By Matt Tomsic
mtomsic@scbiznews.com
Published Jan. 31, 2012
At a suppliers breakfast, Key Logistics Solutions CEO Sylvester Hester approached Boeing officials with an elevator pitch.
“The key point is they were receptive,” Hester said of the Boeing Co.
The breakfast hosted by the Carolinas Minority Supplier Development Council gave Hester the opportunity to connect with Boeing. From that connection, Key Logistics Solutions bid on a supplier contract, won the contract in April and opened a warehouse in Hanahan on Monday, when Hester, local government officials and Boeing executives held an event to celebrate the new partnership.
Key Logistics Solutions brought 26 new jobs to Hanahan and acquired more than 50,000 square feet of warehouse space for its work with Boeing. The Duluth, Ga.-based company already had a 157,000-square-foot facility in Charleston.
Hester said the process to become a Boeing supplier took about a year from that first breakfast.

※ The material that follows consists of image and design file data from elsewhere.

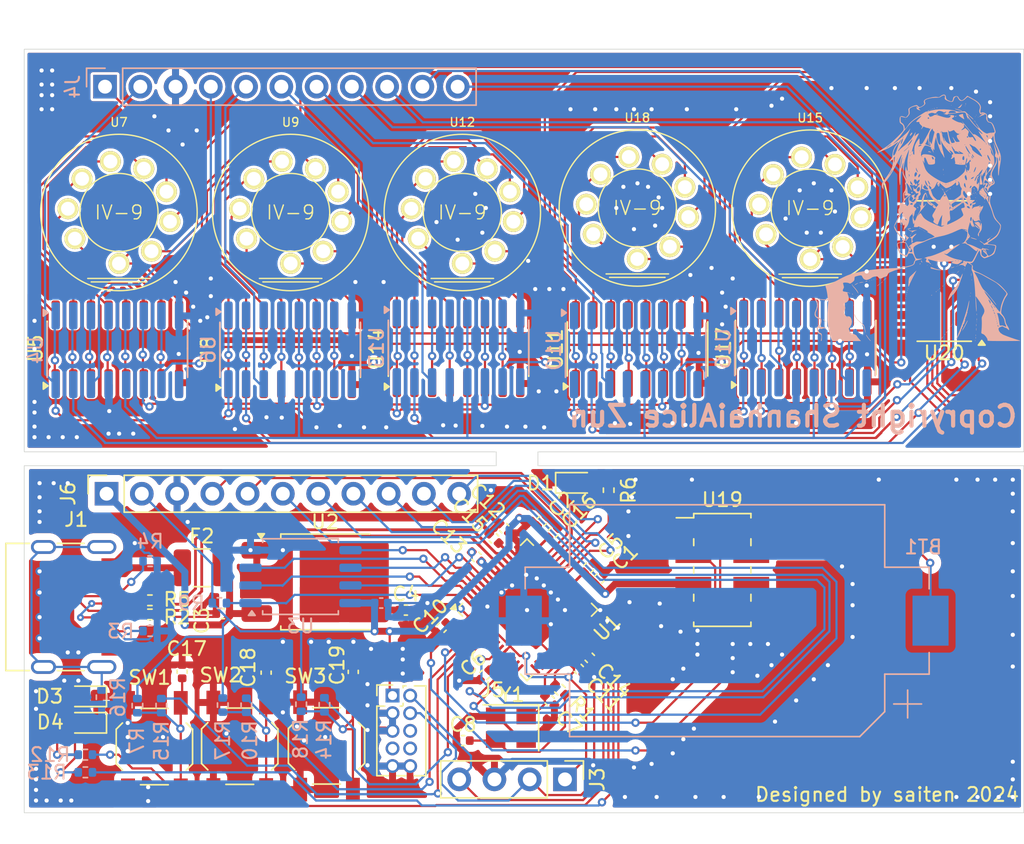
<source format=kicad_pcb>
(kicad_pcb
	(version 20240108)
	(generator "pcbnew")
	(generator_version "8.0")
	(general
		(thickness 1.6)
		(legacy_teardrops no)
	)
	(paper "A4")
	(layers
		(0 "F.Cu" signal)
		(31 "B.Cu" signal)
		(32 "B.Adhes" user "B.Adhesive")
		(33 "F.Adhes" user "F.Adhesive")
		(34 "B.Paste" user)
		(35 "F.Paste" user)
		(36 "B.SilkS" user "B.Silkscreen")
		(37 "F.SilkS" user "F.Silkscreen")
		(38 "B.Mask" user)
		(39 "F.Mask" user)
		(40 "Dwgs.User" user "User.Drawings")
		(41 "Cmts.User" user "User.Comments")
		(42 "Eco1.User" user "User.Eco1")
		(43 "Eco2.User" user "User.Eco2")
		(44 "Edge.Cuts" user)
		(45 "Margin" user)
		(46 "B.CrtYd" user "B.Courtyard")
		(47 "F.CrtYd" user "F.Courtyard")
		(48 "B.Fab" user)
		(49 "F.Fab" user)
		(50 "User.1" user)
		(51 "User.2" user)
		(52 "User.3" user)
		(53 "User.4" user)
		(54 "User.5" user)
		(55 "User.6" user)
		(56 "User.7" user)
		(57 "User.8" user)
		(58 "User.9" user)
	)
	(setup
		(stackup
			(layer "F.SilkS"
				(type "Top Silk Screen")
			)
			(layer "F.Paste"
				(type "Top Solder Paste")
			)
			(layer "F.Mask"
				(type "Top Solder Mask")
				(thickness 0.01)
			)
			(layer "F.Cu"
				(type "copper")
				(thickness 0.035)
			)
			(layer "dielectric 1"
				(type "core")
				(thickness 1.51)
				(material "FR4")
				(epsilon_r 4.5)
				(loss_tangent 0.02)
			)
			(layer "B.Cu"
				(type "copper")
				(thickness 0.035)
			)
			(layer "B.Mask"
				(type "Bottom Solder Mask")
				(thickness 0.01)
			)
			(layer "B.Paste"
				(type "Bottom Solder Paste")
			)
			(layer "B.SilkS"
				(type "Bottom Silk Screen")
			)
			(copper_finish "None")
			(dielectric_constraints no)
		)
		(pad_to_mask_clearance 0)
		(allow_soldermask_bridges_in_footprints no)
		(pcbplotparams
			(layerselection 0x00010fc_ffffffff)
			(plot_on_all_layers_selection 0x0000000_00000000)
			(disableapertmacros no)
			(usegerberextensions no)
			(usegerberattributes yes)
			(usegerberadvancedattributes yes)
			(creategerberjobfile yes)
			(dashed_line_dash_ratio 12.000000)
			(dashed_line_gap_ratio 3.000000)
			(svgprecision 4)
			(plotframeref no)
			(viasonmask no)
			(mode 1)
			(useauxorigin no)
			(hpglpennumber 1)
			(hpglpenspeed 20)
			(hpglpendiameter 15.000000)
			(pdf_front_fp_property_popups yes)
			(pdf_back_fp_property_popups yes)
			(dxfpolygonmode yes)
			(dxfimperialunits yes)
			(dxfusepcbnewfont yes)
			(psnegative no)
			(psa4output no)
			(plotreference yes)
			(plotvalue yes)
			(plotfptext yes)
			(plotinvisibletext no)
			(sketchpadsonfab no)
			(subtractmaskfromsilk no)
			(outputformat 1)
			(mirror no)
			(drillshape 1)
			(scaleselection 1)
			(outputdirectory "")
		)
	)
	(net 0 "")
	(net 1 "GND")
	(net 2 "Net-(BT1-+)")
	(net 3 "+3V3")
	(net 4 "+5V")
	(net 5 "XIN")
	(net 6 "Net-(C8-Pad2)")
	(net 7 "+1V1")
	(net 8 "Net-(D1-A)")
	(net 9 "Net-(D3-A)")
	(net 10 "Net-(D4-A)")
	(net 11 "Net-(C17-Pad1)")
	(net 12 "Net-(C18-Pad1)")
	(net 13 "Net-(F2-Pad1)")
	(net 14 "Net-(J1-SHIELD)")
	(net 15 "unconnected-(J1-SBU1-PadA8)")
	(net 16 "Net-(J1-CC2)")
	(net 17 "unconnected-(J1-SBU2-PadB8)")
	(net 18 "Net-(J1-CC1)")
	(net 19 "SWD")
	(net 20 "SWCLK")
	(net 21 "unconnected-(J5-SWO{slash}TDO-Pad6)")
	(net 22 "unconnected-(J5-NC{slash}TDI-Pad8)")
	(net 23 "unconnected-(J5-KEY-Pad7)")
	(net 24 "XOUT")
	(net 25 "Net-(U1-GPIO25)")
	(net 26 "QSPI_SS")
	(net 27 "GPIO12")
	(net 28 "GPIO13")
	(net 29 "GPIO14")
	(net 30 "GPIO10")
	(net 31 "GPIO11")
	(net 32 "QSPI_SD0")
	(net 33 "QSPI_SD3")
	(net 34 "GPIO8")
	(net 35 "GPIO9")
	(net 36 "QSPI_SCLK")
	(net 37 "unconnected-(U1-RUN-Pad26)")
	(net 38 "GPIO3")
	(net 39 "unconnected-(U1-GPIO19-Pad30)")
	(net 40 "GPIO7")
	(net 41 "unconnected-(U1-GPIO29_ADC3-Pad41)")
	(net 42 "unconnected-(U1-GPIO22-Pad34)")
	(net 43 "GPIO6")
	(net 44 "unconnected-(U1-GPIO15-Pad18)")
	(net 45 "C2S")
	(net 46 "QSPI_SD2")
	(net 47 "GPIO5")
	(net 48 "unconnected-(U1-GPIO21-Pad32)")
	(net 49 "GPIO4")
	(net 50 "unconnected-(U1-GPIO20-Pad31)")
	(net 51 "GPIO2")
	(net 52 "S2C")
	(net 53 "unconnected-(U1-GPIO18-Pad29)")
	(net 54 "QSPI_SD1")
	(net 55 "Net-(U4-QB)")
	(net 56 "Net-(U4-QE)")
	(net 57 "Net-(U4-QG)")
	(net 58 "Net-(U4-QH)")
	(net 59 "Net-(U4-QD)")
	(net 60 "Net-(U4-QF)")
	(net 61 "Net-(U4-QC)")
	(net 62 "o1")
	(net 63 "unconnected-(U4-QH'-Pad9)")
	(net 64 "Net-(U5-O3)")
	(net 65 "Net-(U5-O1)")
	(net 66 "Net-(U5-O6)")
	(net 67 "Net-(U5-O7)")
	(net 68 "Net-(U5-O2)")
	(net 69 "Net-(U5-O5)")
	(net 70 "Net-(U5-O4)")
	(net 71 "unconnected-(U6-QH'-Pad9)")
	(net 72 "Net-(U6-QF)")
	(net 73 "Net-(U6-QC)")
	(net 74 "Net-(U6-QH)")
	(net 75 "o2")
	(net 76 "Net-(U6-QE)")
	(net 77 "Net-(U6-QG)")
	(net 78 "Net-(U6-QD)")
	(net 79 "Net-(U6-QB)")
	(net 80 "Net-(U8-O2)")
	(net 81 "Net-(U8-O3)")
	(net 82 "Net-(U8-O1)")
	(net 83 "Net-(U8-O6)")
	(net 84 "Net-(U8-O4)")
	(net 85 "Net-(U8-O7)")
	(net 86 "Net-(U8-O5)")
	(net 87 "Net-(U10-QB)")
	(net 88 "unconnected-(U10-QH'-Pad9)")
	(net 89 "Net-(U10-QG)")
	(net 90 "Net-(U10-QD)")
	(net 91 "Net-(U10-QE)")
	(net 92 "Net-(U10-QH)")
	(net 93 "Net-(U10-QF)")
	(net 94 "o4")
	(net 95 "Net-(U10-QC)")
	(net 96 "Net-(U11-O5)")
	(net 97 "Net-(U11-O4)")
	(net 98 "Net-(U11-O3)")
	(net 99 "Net-(U11-O7)")
	(net 100 "Net-(U11-O1)")
	(net 101 "Net-(U11-O6)")
	(net 102 "Net-(U11-O2)")
	(net 103 "Net-(U13-QE)")
	(net 104 "Net-(U13-QH)")
	(net 105 "o3")
	(net 106 "Net-(U13-QF)")
	(net 107 "unconnected-(U13-QH'-Pad9)")
	(net 108 "Net-(U13-QG)")
	(net 109 "Net-(U13-QC)")
	(net 110 "Net-(U13-QD)")
	(net 111 "Net-(U13-QB)")
	(net 112 "Net-(U12-IN5)")
	(net 113 "Net-(U12-IN7)")
	(net 114 "Net-(U12-IN4)")
	(net 115 "Net-(U12-IN6)")
	(net 116 "Net-(U16-QC)")
	(net 117 "Net-(U16-QH)")
	(net 118 "Net-(U16-QB)")
	(net 119 "Net-(U16-QD)")
	(net 120 "Net-(U16-QG)")
	(net 121 "Net-(U16-QE)")
	(net 122 "o5")
	(net 123 "unconnected-(U16-QH'-Pad9)")
	(net 124 "Net-(U16-QF)")
	(net 125 "Net-(U15-IN5)")
	(net 126 "Net-(U15-IN4)")
	(net 127 "Net-(U15-IN7)")
	(net 128 "Net-(U15-IN6)")
	(net 129 "i4")
	(net 130 "i5")
	(net 131 "i3")
	(net 132 "i1")
	(net 133 "i2")
	(net 134 "unconnected-(U19-NC-Pad7)")
	(net 135 "unconnected-(U19-NC-Pad6)")
	(net 136 "unconnected-(U19-NC-Pad8)")
	(net 137 "Net-(U12-IN8)")
	(net 138 "Net-(U12-IN3)")
	(net 139 "Net-(U12-IN9)")
	(net 140 "Net-(U15-IN8)")
	(net 141 "Net-(U15-IN3)")
	(net 142 "Net-(U15-IN9)")
	(net 143 "Net-(C19-Pad1)")
	(net 144 "D+")
	(net 145 "D-")
	(net 146 "D2+")
	(net 147 "D2-")
	(net 148 "unconnected-(U1-GPIO11-Pad14)")
	(net 149 "unconnected-(U1-GPIO12-Pad15)")
	(net 150 "unconnected-(U1-GPIO10-Pad13)")
	(net 151 "unconnected-(U1-GPIO6-Pad8)")
	(net 152 "unconnected-(U1-GPIO5-Pad7)")
	(net 153 "unconnected-(U1-GPIO14-Pad17)")
	(net 154 "unconnected-(U1-GPIO13-Pad16)")
	(footprint "Connector_PinHeader_2.00mm:PinHeader_2x04_P2.00mm_Vertical_SMD" (layer "F.Cu") (at 255.285 96.509883))
	(footprint "Capacitor_SMD:C_0402_1005Metric" (layer "F.Cu") (at 237.5746 95.566483 -45))
	(footprint "Package_SO:SOIC-16_3.9x9.9mm_P1.27mm" (layer "F.Cu") (at 224.155 80.683 90))
	(footprint "LED_SMD:LED_0603_1608Metric" (layer "F.Cu") (at 209.4411 105.615283 180))
	(footprint "Capacitor_SMD:C_0402_1005Metric" (layer "F.Cu") (at 232.492 99.401883))
	(footprint "Connector_USB:USB_C_Receptacle_G-Switch_GT-USB-7010ASV" (layer "F.Cu") (at 207.459 99.175883 -90))
	(footprint "Capacitor_SMD:C_0402_1005Metric" (layer "F.Cu") (at 216.375 103.831883 90))
	(footprint "Capacitor_SMD:C_0402_1005Metric" (layer "F.Cu") (at 235.06 100.671883 45))
	(footprint "Button_Switch_SMD:SW_SPST_TL3342" (layer "F.Cu") (at 214.375 109.231883 90))
	(footprint "Capacitor_SMD:C_0402_1005Metric" (layer "F.Cu") (at 243.095611 93.830072 45))
	(footprint "LED_SMD:LED_0603_1608Metric" (layer "F.Cu") (at 244.7628 90.232483))
	(footprint "Capacitor_SMD:C_0402_1005Metric" (layer "F.Cu") (at 228.7 103.851883 90))
	(footprint "Button_Switch_SMD:SW_SPST_TL3342" (layer "F.Cu") (at 226.775 109.181883 90))
	(footprint "Capacitor_SMD:C_0402_1005Metric" (layer "F.Cu") (at 236.612 108.799883))
	(footprint "Capacitor_SMD:C_0402_1005Metric" (layer "F.Cu") (at 242.282811 92.991872 -135))
	(footprint "Capacitor_SMD:C_0402_1005Metric" (layer "F.Cu") (at 238.1588 104.075483 45))
	(footprint "LED_SMD:LED_0603_1608Metric" (layer "F.Cu") (at 209.4411 107.520283 180))
	(footprint "Capacitor_SMD:C_0402_1005Metric" (layer "F.Cu") (at 245.737211 102.840094 135))
	(footprint "Package_SO:SOIC-16_3.9x9.9mm_P1.27mm" (layer "F.Cu") (at 271.272 74.9774 180))
	(footprint "Package_SO:SOIC-16_3.9x9.9mm_P1.27mm" (layer "F.Cu") (at 236.283 80.605 90))
	(footprint "Tube:NUM_IV-9" (layer "F.Cu") (at 261.6118 70.4498))
	(footprint "Tube:NUM_IV-9" (layer "F.Cu") (at 211.823 70.761))
	(footprint "Tube:NUM_IV-9" (layer "F.Cu") (at 236.557 70.761))
	(footprint "Package_SO:SOIC-16_3.9x9.9mm_P1.27mm" (layer "F.Cu") (at 211.709 80.547 90))
	(footprint "Capacitor_SMD:C_0402_1005Metric" (layer "F.Cu") (at 222.425 103.906883 90))
	(footprint "Capacitor_SMD:C_0402_1005Metric" (layer "F.Cu") (at 246.423011 97.132072 -135))
	(footprint "Capacitor_SMD:C_0402_1005Metric" (layer "F.Cu") (at 239.571989 93.499872 -45))
	(footprint "Resistor_SMD:R_0402_1005Metric" (layer "F.Cu") (at 243.589376 105.137259 135))
	(footprint "Connector_PinHeader_2.54mm:PinHeader_1x04_P2.54mm_Vertical" (layer "F.Cu") (at 243.95 111.593883 -90))
	(footprint "Resistor_SMD:R_0402_1005Metric" (layer "F.Cu") (at 247.0996 90.763883 90))
	(footprint "Package_TO_SOT_SMD:TO-252-2" (layer "F.Cu") (at 226.791 97.370883))
	(footprint "Fuse:Fuse_1210_3225Metric" (layer "F.Cu") (at 217.788 96.353883))
	(footprint "Capacitor_SMD:C_0402_1005Metric" (layer "F.Cu") (at 219.312 99.655883 180))
	(footprint "Resistor_SMD:R_0402_1005Metric"
		(layer "F.Cu")
		(uuid "bc1f78af-e09f-4030-9036-010f2a3b67b0")
		(at 214.052801 98.695283)
		(descr "Resistor SMD 0402 (1005 Metric), square (rectangular) end terminal, IPC_7351 nominal, (Body size source: IPC-SM-782 page 72, https://www.pcb-3d.com/wordpress/wp-content/uploads/ipc-sm-782a_amendment_1_and_2.pdf), generated with kicad-footprint-generator")
		(tags "resistor")
		(property "Reference" "R5"
			(at 1.957199 -0.0554 0)
			(layer "F.SilkS")
			(uuid "683f25a7-ceea-4c01-b4d7-61226c0016c7")
			(effects
				(font
					(size 1 1)
					(thickness 0.15)
				)
			)
		)
		(property "Value" "27"
			(at 0 1.17 0)
			(layer "F.Fab")
			(uuid "9cf8ecb0-1b69-4a2b-857c-7c0086774f88")
			(effects
				(font
					(size 1 1)
					(thickness 0.15)
				)
			)
		)
		(property "Footprint" "Resistor_SMD:R_0402_1005Metric"
			(at 0 0 0)
			(unlocked yes)
			(layer "F.Fab")
			(hide yes)
			(uuid "2b4edfb6-853b-419a-9087-d4116c268230")
			(effects
				(font
					(size 1.27 1.27)
					(thi
... [1254253 chars truncated]
</source>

Marco Cavazzoni, vice president and general manager of Boeing South Carolina, said each bid is unique and each takes its own time to develop.
“There’s a great amount of due diligence,” Cavazzoni said, adding each contract is awarded through a competitive bid process and can take months.
Hester said the bid calls for Key Logistics Solutions to warehouse and provide spare parts and tools to Boeing’s North Charleston final assembly facility. Key Logistics Solutions will also handle waste from glue, paints and other materials.
The company will put together kits with different tools, including wrenches, gauges and tape measures.
The work will provide just-in-time parts and tools, while also increasing organization and productivity.
Each tool will have a radio-frequency identification chip, which allows Boeing to locate tools in its facility, said George Westbrooks, a kitting manager for Boeing.
Boeing is working with Key Logistics Solutions employees on how to use a foam cutter to create the tool kits. The process saves more than an hour per unit than if the kits were assembled by hand.
During the ribbon cutting, Cavazzoni compared the work to a hospital support staff. A surgeon asks for sutures, scalpels and other tools and receives the tools at the moment he or she needs them, Cavazzoni said.
“We are the surgeon,” Cavazzoni said, adding the company needs the infrastructure to provide just-in-time tools and goods.